Place pan on the stove on medium-high. Once hot, place the the rolled out dough circle in the pan. Cook each side for 1 minute, flipping in between using a pair of tongs or a spatula.
Now, cook each side for about 1 minute each while pressing down and turning the bhakri with either the wooden presser or a few paper towels crumpled to form a ball.
Make sure both sides are cooked well and don’t look raw. Then top with ghee.
1.Add water a little at a time to ensure you don’t make the flour too wet. There can be differences in the age of flour the and type of flour used. So, add a little water at a time.
2.Cook on medium heat. I usually keep it just slightly above medium so medium-high.
3. After cooking for one minute on each side you will see light brown spots on each side
4.Check the bhakri for lighter-colored spots that don’t look cooked when you are done pressing them. Simply flip over and apply pressure to those spots to finish cooking.
5.Once bhakris are roasted, don’t pile them up to cool down. Place them next to each other. Otherwise, steam from a hot bhakri can overcook and prevent other bhakris from crisping properly.
The breads used in Indian cuisine are quite varied! From roti to Poori to thepla. Each of the traditional recipes is made a little differently.
Even bhakri can be cooked a little longer to make even crisper biscuit bhakri.
Bhakri vs. roti
The difference between bhakri and roti is the type of flour used, size, and texture. While roti is made from fine whole wheat flour, bhakri is made from coarse whole wheat flour. Rotis are rolled out thin and bhakris are rolled out slightly thick about 1/8 inch. Roti is softer while bhakri has a crispier texture and softer interior.

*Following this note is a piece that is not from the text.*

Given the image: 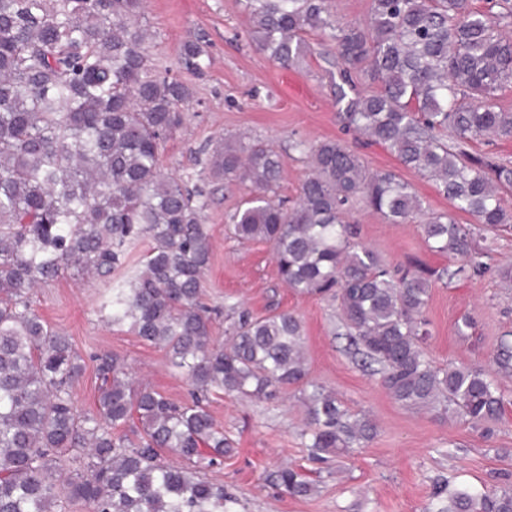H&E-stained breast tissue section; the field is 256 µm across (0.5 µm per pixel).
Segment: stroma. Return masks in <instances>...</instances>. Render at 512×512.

Both can be made plain with just flour, oil/ghee, and water. Bhakri is often flavored with a handful of spices as outlined in this post.
What flour is bhakri made from?
Bhakri is made from coarse whole wheat flour. It is sold as bhakri flour in Indian grocery stores.

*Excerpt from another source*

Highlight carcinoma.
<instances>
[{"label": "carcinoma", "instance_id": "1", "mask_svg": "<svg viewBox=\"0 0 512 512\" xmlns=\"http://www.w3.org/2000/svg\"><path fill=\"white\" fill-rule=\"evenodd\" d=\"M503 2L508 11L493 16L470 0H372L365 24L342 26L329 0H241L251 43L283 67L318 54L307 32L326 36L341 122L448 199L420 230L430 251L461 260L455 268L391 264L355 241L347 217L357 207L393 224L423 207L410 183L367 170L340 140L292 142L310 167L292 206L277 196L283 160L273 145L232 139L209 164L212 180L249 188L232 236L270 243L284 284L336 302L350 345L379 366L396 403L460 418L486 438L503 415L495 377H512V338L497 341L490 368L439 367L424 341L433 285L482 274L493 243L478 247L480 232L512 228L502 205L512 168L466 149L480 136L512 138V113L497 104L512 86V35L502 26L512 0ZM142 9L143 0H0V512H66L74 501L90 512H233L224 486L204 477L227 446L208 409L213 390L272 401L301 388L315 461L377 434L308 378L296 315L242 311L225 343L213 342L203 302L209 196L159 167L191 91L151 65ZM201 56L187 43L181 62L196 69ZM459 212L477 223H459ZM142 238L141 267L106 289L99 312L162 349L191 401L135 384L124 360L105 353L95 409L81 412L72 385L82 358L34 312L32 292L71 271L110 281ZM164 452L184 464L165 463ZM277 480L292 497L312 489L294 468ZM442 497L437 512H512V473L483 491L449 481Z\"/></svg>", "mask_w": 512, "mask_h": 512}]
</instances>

Bhakri is eaten with a variety of shaaks (Indian vegetable dishes). It can also be eaten on its own with a cup of masala chai as a breakfast or snack.

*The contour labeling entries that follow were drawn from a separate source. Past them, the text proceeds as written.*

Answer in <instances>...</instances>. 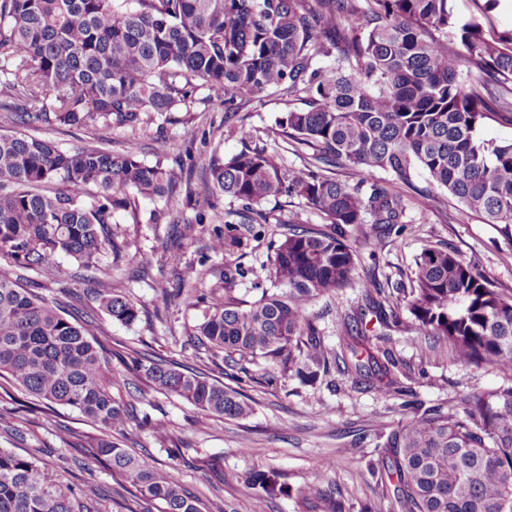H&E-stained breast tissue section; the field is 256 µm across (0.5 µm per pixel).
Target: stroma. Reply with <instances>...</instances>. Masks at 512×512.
Wrapping results in <instances>:
<instances>
[{
    "label": "stroma",
    "mask_w": 512,
    "mask_h": 512,
    "mask_svg": "<svg viewBox=\"0 0 512 512\" xmlns=\"http://www.w3.org/2000/svg\"><path fill=\"white\" fill-rule=\"evenodd\" d=\"M197 96L191 111L173 113L161 130L144 138V160L152 162L164 155L187 166L211 155L226 159L242 149L243 127L252 130L257 144L284 147L278 134L284 105L276 94L260 95L232 117L225 116L223 103L208 98L206 90H199ZM37 135L63 150L95 138L117 150L132 132L123 127L95 131L55 127L38 130ZM415 184L416 191L407 194L408 222L400 232L386 234L375 228L367 238L357 240L360 273L375 276L388 289L409 287L416 255L424 245L433 244L454 251L494 286L512 293V239L504 237L498 225L466 214L450 196H443L438 207H427L418 194L428 185L426 174H419ZM175 198L171 206L162 200H136L140 221L124 227L129 248L121 262L103 256L99 269L80 277L68 257L56 256V274L45 280L41 293L78 317L95 309L96 281L109 279L142 307L143 314L131 325L101 317L98 337L104 344L148 351L227 384L233 367L187 343L203 318L204 304L187 306L175 295L181 288L205 294L214 285L213 274L223 269L224 257L211 252L208 244L231 203L224 198L211 206L186 198L181 189ZM176 217L196 224L193 240L176 238L172 231ZM174 251L181 255L177 266L168 260ZM362 302L360 290L354 287L312 306L328 346L339 343L341 315ZM374 342L402 364L401 392L379 394L335 372L313 386L291 379L270 387L255 366L242 381L255 400V411L243 420L205 418L189 402L145 388L143 380L116 359H108L105 368L113 395L133 402L138 414L151 421L147 428L128 422L121 441L141 450L156 466L173 470L197 497L202 512H252L255 491L244 479L251 471L269 468L280 473L285 491L275 496L268 512H316L300 496L306 485L316 481L336 490L347 512H389L390 501L371 470L378 465L380 434L412 416L410 401L457 408L464 396L510 384L512 378L451 363L446 349L433 346L431 337L405 315ZM29 401L28 395L0 377V448L42 458L49 473L63 482L100 488L101 497L91 503L93 512H118L121 500L134 499L133 488L121 487L111 472L72 449L74 437L95 433L94 425L78 411L61 406L49 420L32 415L22 409ZM170 448L178 450V457L167 456ZM326 459L333 467L324 472L319 464Z\"/></svg>",
    "instance_id": "obj_1"
}]
</instances>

Gujarati Bhakri Recipe Crispy Yet Tender
- 1 Mixing bowl
- 1 pan
- 2 cups whole wheat flour (coarse wheat flour/bhakri flour) 315g, can substitute 1¾ whole wheat flour plus ¼ cup rava/sooji if you don't have coarse whole wheat flour)
- 1 tsp salt
- 1 tsp black pepper
- 1 tsp ajwain
- 2 tbsp ghee + 1 tsp total: 2 tbsp + 1 tsp ghee
- ½ cup + 3 tbsp water total ½ cup + 3 tbsp water, add slowly at time and adjust an additional tbsp at a time as needed
- Add flour to bowl and make a well in center. Sprinkle salt, ajwain and black pepper around flour. Add ghee to well in center.
- Mix using hands to combine well and ensure ghee is mixed well with flour.
- When you hold a fistful of the flour it should hold together.
- Add water and combine well with hands. Knead to form a stiff dough. Cover and let rest 10 minutes.
- Make 8 equal balls out of the dough. Roll into smooth balls and flatten into discs in between palms.
- Roll out into slightly thick circles.
- Place pan on stove on medium-high. Once hot, place bhakri in pan. Cook each side 1 minute, flipping in between.
- Now, cook each side for about 1 minute each while pressing down and turning the bhakri with either the wooden presser or a few paper towels crumpled to form a ball.
- Make sure both sides cooked well and don't look raw. Then top with ghee.